The design team considered and ruled out several bridge types. A conventional cable-stayed bridge design was determined to require the towers to be 170 meters above the deck. The towers would have been taller than surrounding buildings when the 60-meter deck height was added. This was considered visually overpowering. The span requirements were too long for a conventional girder bridge. A suspension bridge design would have required anchorages that interfered with the foundations of buildings along the sides of the rivers.

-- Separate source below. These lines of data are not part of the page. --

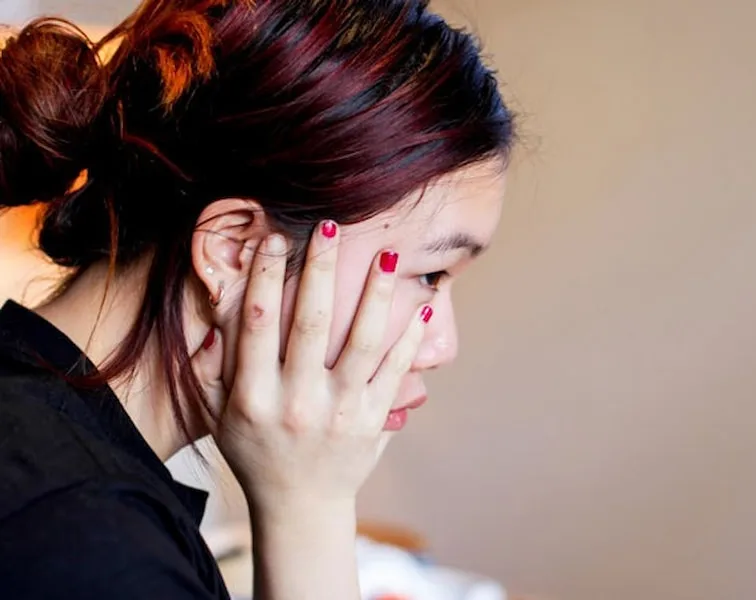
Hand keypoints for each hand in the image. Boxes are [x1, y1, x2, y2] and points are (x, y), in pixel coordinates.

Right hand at [192, 222, 429, 512]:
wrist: (299, 505)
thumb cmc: (255, 451)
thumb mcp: (219, 415)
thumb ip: (213, 367)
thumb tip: (220, 310)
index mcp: (253, 398)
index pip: (257, 325)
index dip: (262, 278)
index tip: (272, 238)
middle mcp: (296, 403)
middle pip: (309, 324)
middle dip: (318, 269)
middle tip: (329, 224)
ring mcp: (339, 412)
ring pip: (361, 343)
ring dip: (375, 295)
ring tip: (387, 255)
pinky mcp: (372, 420)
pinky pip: (395, 372)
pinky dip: (410, 339)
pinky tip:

The selected design combined cable-stayed bridges with a truss girder for both bridges. This option, called partially cable-stayed, "draws half of its support from the girders and half from a cable-stayed system that can rely on (shorter towers)."

==Bridges==
The Twin River Bridges have consistent design elements and were constructed in the same timeframe (opening in 2014). The bridges have two decks. The lower deck carries two railways carrying Line 6 of Chongqing Rail Transit. The upper deck carries four lanes for motor vehicles and two pedestrian walkways.

The bridges are structurally a combination of a girder design and a cable-stayed design. The bridges use a box-girder cross section where the box girder is trussed in the elevation (or side) view. The box girder is 13 m tall and 15 m. The pedestrian walkways cantilever from the top of the box girder, making the top deck 24 m wide.

Stay cables are in a single plane. Cables connect in the center of the top deck of the box girder.

The towers are reminiscent of an ancient Chinese weaving shuttle and can also be described as needle shaped. The deck passes through the tower at its widest part, what might be considered the eye of the needle. The towers are constructed of cast-in-place concrete. The towers are 18 meters wide at the bottom, spread to a maximum width of 35 meters at the level of the upper deck, and narrow to 7 meters at the top. The water level of the rivers varies 39 meters between wet and dry seasons, controlled mainly by discharges from the Three Gorges Dam which is 570 kilometers away. At low water levels, the deck is approximately 60 meters above the water and the tower top is 100 meters above the deck.

===Dongshuimen Bridge===
The Dongshuimen Bridge crosses the Yangtze River with a cable-stayed main span that is 445 m long, connecting the Yuzhong and Nan'an Districts. The bridge is 858 m long, with asymmetric cable-stayed back span lengths of 190.5 m on the Yuzhong end and 222.5 m on the Nan'an end. There are nine pairs of cables connecting each tower to the deck. At the time of its opening, the length of the main span ranks the Donshuimen Bridge among the longest one hundred in the world.

The substructure was built by China Railway Construction Bridge Engineering Bureau Group Co. Ltd. The superstructure was built by China Railway Eighth Civil Engineering Group Corporation (Beijing). The bridge opened to both road and rail traffic in April 2014.

===Qiansimen Bridge===
The Qiansimen Bridge (sometimes Qianximen Bridge) crosses the Jialing River with a cable-stayed main span that is 312 m, connecting the Jiangbei and the Yuzhong Districts. The placement of the single tower means that the cable-stayed back span of 240 m provides a secondary channel for shipping. The bridge has a total length of 720 m as it includes girder spans of 88 m and 80 m. The bridge has nine pairs of cables. The Qiansimen Bridge has the longest stay cable of both bridges, measuring 256.85 m long. The bridge was shortlisted for an award by the Institution of Structural Engineers.

The substructure was built by China Railway Construction Bridge Engineering Bureau Group Co. Ltd. The superstructure was built by CCCC Second Harbor Engineering Co., Ltd. The bridge opened to rail traffic in April 2014 and opened to road traffic in April 2015.